Events similar to below are reported in /var/run/log/vobd.log

YYYY-MM-DDTHH:MM:SS.460Z In(14) vobd[XXXXXXX]:  [HardwareCorrelator] XXXXXXXXXXXXXus: [vob.hardware.fpin.fc.congestion.creditstall] FPIN FC credit stall congestion: Host WWPN ############### , target WWPN ###############.

YYYY-MM-DDTHH:MM:SS.460Z In(14) vobd[XXXXXXX]:  [HardwareCorrelator] XXXXXXXXXXXXXus: [esx.problem.hardware.fpin.fc.congestion.creditstall] FPIN FC credit stall congestion: Host WWPN ############### , target WWPN ###############.

YYYY-MM-DDTHH:MM:SS.461Z In(14) vobd[XXXXXXX]:  [HardwareCorrelator] XXXXXXXXXXXXXus: [vob.hardware.fpin.fc.congestion.creditstall] FPIN FC credit stall congestion: Host WWPN ############### , target WWPN ###############.

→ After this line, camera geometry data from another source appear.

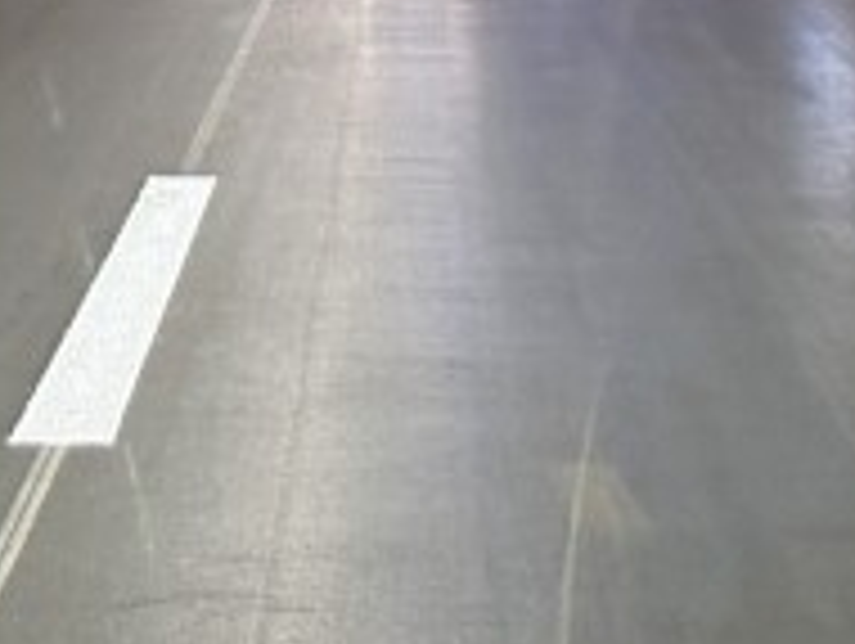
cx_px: 187
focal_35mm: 234
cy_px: -671
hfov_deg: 8.4
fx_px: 5787
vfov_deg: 6.2
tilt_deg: +2.9
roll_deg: +1.5
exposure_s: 1/31
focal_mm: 5.96
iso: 250
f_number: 1.6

YYYY-MM-DDTHH:MM:SS.461Z In(14) vobd[XXXXXXX]:  [HardwareCorrelator] XXXXXXXXXXXXXus: [esx.problem.hardware.fpin.fc.congestion.creditstall] FPIN FC credit stall congestion: Host WWPN ############### , target WWPN ###############.

Environment

VMware vSphere ESXi 8.0.x

Cause

FPIN (Fabric Performance Impact Notifications) capability was added in ESXi 8.0 U2 to be able to better understand fabric related issues/events. This module will also print to /var/log/vmkernel.log when there are fabric events happening. The events that FPIN tracks and will report on are:

  • Link Integrity
  • Delivery
  • Congestion
  • Peer Congestion

Resolution

When FPIN events are received, the fabric health of the switching fabric should immediately be investigated. For the example listed above, this initiator is receiving FPINs that points to both Congestion as well as a Credit Stall. A Credit Stall is reported when the B2B credits for an ISL connection is reaching zero, which typically happens when there is a Slow Drain device in the fabric. Regardless, the presence of FPIN events indicates that the fabric should immediately be investigated for root cause otherwise the fabric health could continue to reduce and an outage could occur.